=== Selected passage ===
+-------+

The term evokes Gorbachev's Soviet Perestroika and summarizes Washington's bet: that the energy pressure combined with an economic outlet for independent Cubans will lead to a collapse of the communist system similar to that of Eastern Europe between 1989 and 1991. Trump summed it up bluntly this Friday on CNN: 'Cuba is going to fall pretty soon.'

The strategy has two sides. On one hand, Trump signed an executive order on January 29 declaring a national emergency regarding Cuba, authorizing tariffs on any country that supplies oil to the Cuban government. This adds to the cut in Venezuelan supplies—between 27,000 and 35,000 barrels daily—following the capture of Nicolás Maduro, and to the pressure on Mexico, which had become the main alternative supplier. The Coast Guard intercepted on February 13 the vessel Ocean Mariner, carrying 84,579 barrels of Colombian fuel oil valued at $6.9 million, about 16 miles south of Les Cayes, Haiti.

On the other hand, the Department of the Treasury and the Department of Commerce issued new guidelines in February that allow both U.S. and foreign companies to export fuel directly to private Cuban businesses without specific licenses and without volume restrictions, as long as the private sector is the ultimate beneficiary. Cuban-Americans with existing licenses have already begun purchasing diesel and shipping it to Cuba under this scheme.

+-------+

=== Data section ===
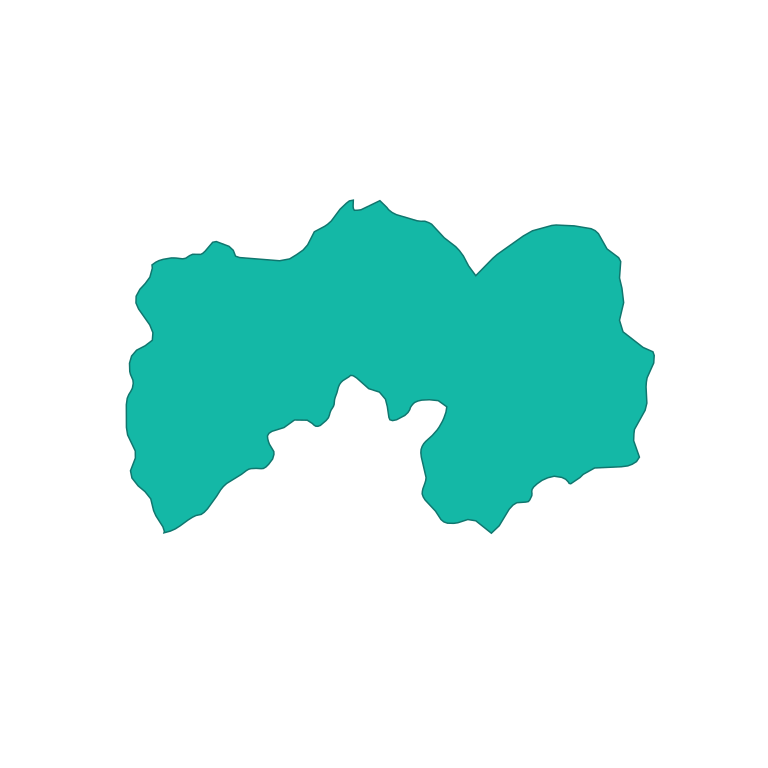 an SVG outline of Nuristan, rotated 207°
{"feature_id": "AFG-1761", "entity_name": "Nuristan", "entity_type": "Province", "adm_level": 1, "iso_a3": "AFG", "parent_name": "Afghanistan", "parent_adm1": "", "projection": "equal_earth", "projection_center": [70.816, 35.467], "detail": "fine", "context": "isolated", "style": "filled", "palette": "teal", "viewbox_px": 768, "rotation_deg": 207, "n_neighbors": 0, "source": "natural_earth", "source_scale": "10m", "svg_char_len": 3255}
<svg xmlns="http://www.w3.org/2000/svg" viewBox="0 0 768 768"><g transform="rotate(207 384 384)"><path d="M512.5,151.5L512.8,153.0L516.2,156.4L527.4,163.0L531.8,166.6L539.7,175.8L548.1,179.6L556.8,181.6L565.9,185.8L570.5,191.6L571.9,205.1L575.2,211.4L589.3,222.2L593.8,228.4L604.2,248.6L606.3,254.7L606.6,258.8L606.3,262.3L606.3,266.0L607.7,270.7L609.5,273.5L614.2,277.4L616.2,279.7L620.2,287.0L621.6,294.3L619.8,301.8L614.2,309.6L610.3,317.8L613.2,324.8L619.5,330.3L636.7,339.4L641.8,343.6L644.7,349.7L644.5,357.6L642.4,365.0L641.1,372.9L643.0,382.0L644.8,384.8L642.6,389.0L640.5,391.8L637.4,394.8L630.7,399.8L626.8,401.7L620.3,404.1L617.8,406.0L615.5,410.1L613.4,412.7L606.1,416.3L604.8,418.2L603.7,421.1L601.0,432.5L598.1,434.8L584.6,436.3L579.0,434.7L574.3,430.5L570.1,431.1L533.0,446.4L524.9,452.6L520.6,459.6L516.9,466.6L515.2,473.3L515.2,488.0L508.5,497.5L506.8,500.6L505.0,505.2L502.5,519.8L499.6,528.0L498.0,531.4L494.8,533.9L492.2,528.3L490.9,526.4L489.3,525.3L486.3,526.9L483.6,528.8L470.9,545.5L461.6,542.6L459.1,541.4L454.7,540.5L449.9,540.5L428.8,544.4L425.1,545.7L421.5,547.6L417.2,548.1L414.1,548.0L396.7,541.6L382.4,538.9L377.4,537.1L371.4,534.1L362.2,527.6L351.4,522.2L344.1,545.4L341.9,550.9L327.1,579.1L321.3,587.9L306.4,601.5L302.8,603.8L286.2,611.3L270.0,616.4L265.5,616.5L261.2,615.3L246.6,605.6L232.3,603.1L228.7,600.6L222.3,585.4L215.5,577.4L207.4,565.3L203.1,547.7L194.7,539.0L169.8,534.2L159.0,534.8L156.2,532.1L153.2,525.2L152.4,509.0L151.1,504.8L149.2,500.4L141.1,486.3L139.4,479.1L140.2,457.2L138.7,453.1L135.8,446.8L123.2,434.8L123.8,429.5L126.4,425.2L129.6,421.7L135.0,418.0L158.2,404.8L165.5,393.9L166.9,389.7L172.3,379.9L173.9,379.5L175.6,380.5L178.8,381.6L183.2,381.5L190.5,379.1L195.5,374.8L199.4,370.0L202.2,364.7L203.9,360.2L204.2,357.2L203.5,355.2L202.4,353.5L201.6,351.6L201.5,346.9L202.0,344.8L204.0,343.2L211.8,338.5L214.1,334.7L215.6,329.3L217.0,309.9L220.6,299.8L240.1,303.8L247.8,301.3L255.2,293.9L258.6,291.5L264.3,288.8L268.1,288.3L271.7,289.1L280.4,294.1L294.7,299.3L297.8,301.2L300.1,303.4L301.1,305.8L301.8,308.3L302.5,314.0L303.0,316.8L304.0,319.7L317.6,335.9L319.9,339.4L321.2,342.4L321.7,345.8L321.5,348.9L320.8,351.7L317.6,360.1L315.8,367.1L315.3,370.7L315.0,377.4L315.2,381.0L316.0,387.0L317.7,392.2L328.1,393.8L336.4,390.6L343.0,386.8L346.1,384.2L348.3,381.5L349.1,379.3L349.6,377.1L349.8,375.0L349.4,372.9L349.7,369.5L351.1,365.6L356.5,357.9L359.7,355.3L362.5,354.8L364.5,356.5L370.8,365.4L375.8,371.1L384.4,374.7L395.5,372.9L411.2,377.0L415.3,377.4L417.7,376.5L418.4,374.7L422.2,368.3L423.0,366.0L423.4,363.3L423.2,360.3L422.0,354.9L421.4,349.8L420.9,347.5L419.2,343.2L418.9,341.1L419.3,336.6L419.1,334.1L418.5,331.3L418.2,328.7L419.0,325.2L421.9,318.2L423.7,316.3L425.7,315.4L427.8,315.6L430.0,316.3L436.0,316.9L447.4,311.3L453.3,299.8L462.3,291.0L464.1,287.9L464.3,284.9L462.8,282.5L460.9,280.3L458.7,278.3L451.5,273.8L450.1,271.3L449.2,266.6L450.3,260.2L451.5,256.5L453.1,254.0L455.0,252.8L459.6,250.8L464.1,248.2L465.9,246.6L467.3,244.4L470.0,238.8L479.0,224.0L480.6,219.7L481.5,215.5L482.2,207.9L484.6,192.6L486.0,188.0L487.7,184.8L491.8,181.5L494.2,178.3L496.8,173.9L501.3,165.0L504.2,160.1L507.7,155.8L512.5,151.5L512.5,151.5Z" fill="#14b8a6" stroke="#0f766e" stroke-width="1.5"/></g></svg>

+-------+

=== Goal of the exercise ===
Carry on the passage about Washington's energy strategy toward Cuba, beginning after its final sentence.

=== The output ===
However, last Wednesday the U.S. banned the use of Cuban banks in those fuel sales to the private sector, effective Tuesday, due to concerns over fund diversion and connections to military entities, complicating the logistics of the selective opening.

An anonymous source within the Trump administration was direct in describing the logic behind the strategy: 'Energy is the chokehold to kill the regime', and termed the regime change as '100 percent a 2026 event'. Trump, for his part, stated that 'Cuba has no money' and suggested that the U.S. could 'end up having a friendly takeover of Cuba', with Marco Rubio negotiating at a high level with Havana.

The conditions for lifting the embargo, according to the 1996 Helms-Burton Act, include the removal of all Castros from power, the release of political prisoners, the restoration of freedoms of association and expression, and the holding of multiparty elections.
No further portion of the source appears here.